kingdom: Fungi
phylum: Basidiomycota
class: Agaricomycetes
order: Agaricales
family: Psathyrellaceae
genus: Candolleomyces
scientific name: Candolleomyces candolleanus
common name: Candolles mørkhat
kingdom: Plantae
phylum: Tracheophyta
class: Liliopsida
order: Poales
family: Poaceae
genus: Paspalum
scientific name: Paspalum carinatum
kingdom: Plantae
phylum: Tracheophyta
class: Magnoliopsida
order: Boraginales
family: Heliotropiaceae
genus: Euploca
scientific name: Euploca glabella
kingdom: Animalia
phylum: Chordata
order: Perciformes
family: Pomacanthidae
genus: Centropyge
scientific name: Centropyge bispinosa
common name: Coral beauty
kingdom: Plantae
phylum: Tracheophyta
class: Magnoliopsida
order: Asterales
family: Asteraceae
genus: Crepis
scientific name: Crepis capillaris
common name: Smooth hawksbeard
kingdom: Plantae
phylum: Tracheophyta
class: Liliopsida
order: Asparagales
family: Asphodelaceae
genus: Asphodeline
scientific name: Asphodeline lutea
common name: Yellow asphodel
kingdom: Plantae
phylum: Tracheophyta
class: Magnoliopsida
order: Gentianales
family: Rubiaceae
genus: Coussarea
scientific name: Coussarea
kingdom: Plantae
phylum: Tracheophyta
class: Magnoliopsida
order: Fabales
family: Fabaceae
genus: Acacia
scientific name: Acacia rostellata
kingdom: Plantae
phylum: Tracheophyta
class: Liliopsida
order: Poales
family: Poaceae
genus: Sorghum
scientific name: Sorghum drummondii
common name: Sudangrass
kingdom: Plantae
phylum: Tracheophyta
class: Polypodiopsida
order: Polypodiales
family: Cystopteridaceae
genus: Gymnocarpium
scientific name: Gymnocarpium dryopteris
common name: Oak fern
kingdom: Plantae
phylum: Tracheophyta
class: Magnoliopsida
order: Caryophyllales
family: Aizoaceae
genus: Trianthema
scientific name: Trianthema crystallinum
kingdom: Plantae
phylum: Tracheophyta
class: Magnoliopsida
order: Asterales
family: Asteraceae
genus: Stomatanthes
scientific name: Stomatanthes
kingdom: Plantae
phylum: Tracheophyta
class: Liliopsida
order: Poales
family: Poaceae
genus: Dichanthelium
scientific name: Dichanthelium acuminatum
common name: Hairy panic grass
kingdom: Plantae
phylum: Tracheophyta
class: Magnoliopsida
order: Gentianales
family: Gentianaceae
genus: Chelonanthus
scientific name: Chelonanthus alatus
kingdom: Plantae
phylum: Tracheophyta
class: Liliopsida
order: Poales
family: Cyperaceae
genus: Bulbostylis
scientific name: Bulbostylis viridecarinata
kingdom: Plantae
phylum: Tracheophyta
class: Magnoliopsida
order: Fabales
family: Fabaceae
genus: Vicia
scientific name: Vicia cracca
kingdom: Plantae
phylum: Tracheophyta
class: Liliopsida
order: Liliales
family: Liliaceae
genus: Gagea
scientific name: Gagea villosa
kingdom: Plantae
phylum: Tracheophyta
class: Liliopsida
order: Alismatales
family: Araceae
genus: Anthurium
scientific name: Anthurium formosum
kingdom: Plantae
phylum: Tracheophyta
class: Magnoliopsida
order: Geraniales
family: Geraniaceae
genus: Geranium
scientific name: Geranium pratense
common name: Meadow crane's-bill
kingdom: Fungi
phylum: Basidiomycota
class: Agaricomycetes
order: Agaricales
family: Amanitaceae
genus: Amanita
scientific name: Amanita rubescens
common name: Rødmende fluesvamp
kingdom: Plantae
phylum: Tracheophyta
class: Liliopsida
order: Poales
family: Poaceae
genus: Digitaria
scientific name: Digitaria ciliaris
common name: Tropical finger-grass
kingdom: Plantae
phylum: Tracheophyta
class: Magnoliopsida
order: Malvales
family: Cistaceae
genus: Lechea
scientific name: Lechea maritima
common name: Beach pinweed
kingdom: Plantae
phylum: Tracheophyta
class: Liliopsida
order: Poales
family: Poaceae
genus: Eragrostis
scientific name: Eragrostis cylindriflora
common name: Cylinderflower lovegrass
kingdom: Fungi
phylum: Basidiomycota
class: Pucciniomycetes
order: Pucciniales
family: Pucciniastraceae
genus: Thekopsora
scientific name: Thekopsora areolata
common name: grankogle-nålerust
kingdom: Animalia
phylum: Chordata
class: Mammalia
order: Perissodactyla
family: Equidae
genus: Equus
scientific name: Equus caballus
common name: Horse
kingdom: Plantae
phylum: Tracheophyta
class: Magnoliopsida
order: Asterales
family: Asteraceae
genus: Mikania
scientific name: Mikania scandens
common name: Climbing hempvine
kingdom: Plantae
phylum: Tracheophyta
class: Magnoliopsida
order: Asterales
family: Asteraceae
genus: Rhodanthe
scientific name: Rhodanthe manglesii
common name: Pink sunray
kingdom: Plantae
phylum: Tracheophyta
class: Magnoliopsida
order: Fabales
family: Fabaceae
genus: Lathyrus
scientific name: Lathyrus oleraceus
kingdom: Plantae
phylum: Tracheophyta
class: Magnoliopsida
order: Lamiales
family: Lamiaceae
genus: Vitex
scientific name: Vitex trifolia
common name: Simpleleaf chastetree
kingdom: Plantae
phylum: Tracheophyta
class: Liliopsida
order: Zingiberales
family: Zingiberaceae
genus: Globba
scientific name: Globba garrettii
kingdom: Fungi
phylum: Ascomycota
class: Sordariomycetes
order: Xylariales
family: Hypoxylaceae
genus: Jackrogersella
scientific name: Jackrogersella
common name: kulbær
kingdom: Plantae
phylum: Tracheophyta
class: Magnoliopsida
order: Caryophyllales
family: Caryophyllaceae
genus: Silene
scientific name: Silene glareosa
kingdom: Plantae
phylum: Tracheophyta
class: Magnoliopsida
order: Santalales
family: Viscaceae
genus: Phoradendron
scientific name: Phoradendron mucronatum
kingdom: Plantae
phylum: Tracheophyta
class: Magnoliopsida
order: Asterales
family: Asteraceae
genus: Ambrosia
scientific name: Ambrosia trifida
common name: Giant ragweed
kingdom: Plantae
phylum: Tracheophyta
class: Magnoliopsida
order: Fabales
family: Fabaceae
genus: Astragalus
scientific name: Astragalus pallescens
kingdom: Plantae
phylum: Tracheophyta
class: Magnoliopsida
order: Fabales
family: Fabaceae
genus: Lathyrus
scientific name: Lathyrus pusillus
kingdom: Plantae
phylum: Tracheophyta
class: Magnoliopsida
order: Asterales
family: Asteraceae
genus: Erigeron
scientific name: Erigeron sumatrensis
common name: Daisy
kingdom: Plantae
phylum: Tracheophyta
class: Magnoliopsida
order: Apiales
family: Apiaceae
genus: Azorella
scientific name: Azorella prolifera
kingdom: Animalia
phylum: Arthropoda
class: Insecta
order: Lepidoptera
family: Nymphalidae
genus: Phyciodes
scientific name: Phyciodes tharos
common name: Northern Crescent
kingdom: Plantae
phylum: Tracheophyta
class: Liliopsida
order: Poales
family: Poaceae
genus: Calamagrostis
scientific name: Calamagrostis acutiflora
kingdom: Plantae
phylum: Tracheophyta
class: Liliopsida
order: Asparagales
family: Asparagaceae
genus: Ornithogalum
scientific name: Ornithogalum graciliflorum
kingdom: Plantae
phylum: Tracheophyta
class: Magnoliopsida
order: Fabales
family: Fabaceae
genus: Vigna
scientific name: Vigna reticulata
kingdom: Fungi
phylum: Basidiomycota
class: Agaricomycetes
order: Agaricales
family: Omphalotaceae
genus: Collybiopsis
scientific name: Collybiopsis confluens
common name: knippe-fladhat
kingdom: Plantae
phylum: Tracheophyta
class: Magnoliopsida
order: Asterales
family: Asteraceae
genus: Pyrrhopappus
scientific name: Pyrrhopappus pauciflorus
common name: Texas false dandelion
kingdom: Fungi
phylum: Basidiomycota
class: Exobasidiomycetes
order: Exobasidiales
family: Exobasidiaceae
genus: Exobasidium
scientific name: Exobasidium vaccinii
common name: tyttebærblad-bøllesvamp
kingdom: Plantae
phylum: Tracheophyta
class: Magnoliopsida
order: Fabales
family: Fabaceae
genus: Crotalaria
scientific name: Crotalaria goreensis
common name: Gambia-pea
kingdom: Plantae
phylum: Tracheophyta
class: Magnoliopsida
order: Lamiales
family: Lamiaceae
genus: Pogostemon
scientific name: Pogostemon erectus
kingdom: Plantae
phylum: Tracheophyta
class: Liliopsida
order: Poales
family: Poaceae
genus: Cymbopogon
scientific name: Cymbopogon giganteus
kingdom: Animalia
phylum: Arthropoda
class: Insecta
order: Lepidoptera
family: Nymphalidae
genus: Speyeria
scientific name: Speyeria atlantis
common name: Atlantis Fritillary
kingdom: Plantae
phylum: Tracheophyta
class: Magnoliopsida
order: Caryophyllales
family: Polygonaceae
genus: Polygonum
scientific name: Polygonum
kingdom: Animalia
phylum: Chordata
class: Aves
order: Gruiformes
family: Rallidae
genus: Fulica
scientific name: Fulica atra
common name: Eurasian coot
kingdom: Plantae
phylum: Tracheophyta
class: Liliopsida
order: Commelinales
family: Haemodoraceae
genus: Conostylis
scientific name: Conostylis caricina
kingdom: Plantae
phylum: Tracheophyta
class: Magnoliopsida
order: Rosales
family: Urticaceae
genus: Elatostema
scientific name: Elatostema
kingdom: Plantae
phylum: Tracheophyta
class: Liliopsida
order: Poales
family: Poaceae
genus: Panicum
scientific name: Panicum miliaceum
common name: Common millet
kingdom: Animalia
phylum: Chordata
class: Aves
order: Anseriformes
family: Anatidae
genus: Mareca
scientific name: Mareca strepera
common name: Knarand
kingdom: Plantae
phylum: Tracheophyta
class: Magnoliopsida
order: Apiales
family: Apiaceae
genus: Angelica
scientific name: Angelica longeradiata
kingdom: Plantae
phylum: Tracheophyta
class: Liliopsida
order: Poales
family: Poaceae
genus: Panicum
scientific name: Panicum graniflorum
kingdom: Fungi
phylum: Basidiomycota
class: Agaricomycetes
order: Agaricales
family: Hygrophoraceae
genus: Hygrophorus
━━━━━━━━━━━━━━━━━━━━
### [Instructions to follow]
Retype the stretch of data from the line containing "genus: Vicia" through the line containing "scientific name: Globba garrettii", with no changes.

### [Response]
genus: Vicia
scientific name: Vicia cracca
kingdom: Plantae
phylum: Tracheophyta
class: Liliopsida
order: Liliales
family: Liliaceae
genus: Gagea
scientific name: Gagea villosa
kingdom: Plantae
phylum: Tracheophyta
class: Liliopsida
order: Alismatales
family: Araceae
genus: Anthurium
scientific name: Anthurium formosum
kingdom: Plantae
phylum: Tracheophyta
class: Magnoliopsida
order: Geraniales
family: Geraniaceae
genus: Geranium
scientific name: Geranium pratense
common name: Meadow crane's-bill
kingdom: Fungi
phylum: Basidiomycota
class: Agaricomycetes
order: Agaricales
family: Amanitaceae
genus: Amanita
scientific name: Amanita rubescens
common name: Rødmende fluesvamp
kingdom: Plantae
phylum: Tracheophyta
class: Liliopsida
order: Poales
family: Poaceae
genus: Digitaria
scientific name: Digitaria ciliaris
common name: Tropical finger-grass
kingdom: Plantae
phylum: Tracheophyta
class: Magnoliopsida
order: Malvales
family: Cistaceae
genus: Lechea
scientific name: Lechea maritima
common name: Beach pinweed
kingdom: Plantae
phylum: Tracheophyta
class: Liliopsida
order: Poales
family: Poaceae
genus: Eragrostis
scientific name: Eragrostis cylindriflora
common name: Cylinderflower lovegrass
kingdom: Fungi
phylum: Basidiomycota
class: Pucciniomycetes
order: Pucciniales
family: Pucciniastraceae
genus: Thekopsora
scientific name: Thekopsora areolata
common name: grankogle-nålerust
kingdom: Animalia
phylum: Chordata
class: Mammalia
order: Perissodactyla
family: Equidae
genus: Equus
scientific name: Equus caballus
common name: Horse
kingdom: Plantae
phylum: Tracheophyta
class: Magnoliopsida
order: Asterales
family: Asteraceae
genus: Mikania
scientific name: Mikania scandens
common name: Climbing hempvine
kingdom: Plantae
phylum: Tracheophyta
class: Magnoliopsida
order: Asterales
family: Asteraceae
genus: Rhodanthe
scientific name: Rhodanthe manglesii
common name: Pink sunray
kingdom: Plantae
phylum: Tracheophyta
class: Magnoliopsida
order: Fabales
family: Fabaceae
genus: Lathyrus
scientific name: Lathyrus oleraceus
kingdom: Plantae
phylum: Tracheophyta
class: Magnoliopsida
order: Lamiales
family: Lamiaceae
genus: Vitex
scientific name: Vitex trifolia
common name: Simpleleaf chastetree
kingdom: Plantae
phylum: Tracheophyta
class: Liliopsida
order: Zingiberales
family: Zingiberaceae
genus: Globba
scientific name: Globba garrettii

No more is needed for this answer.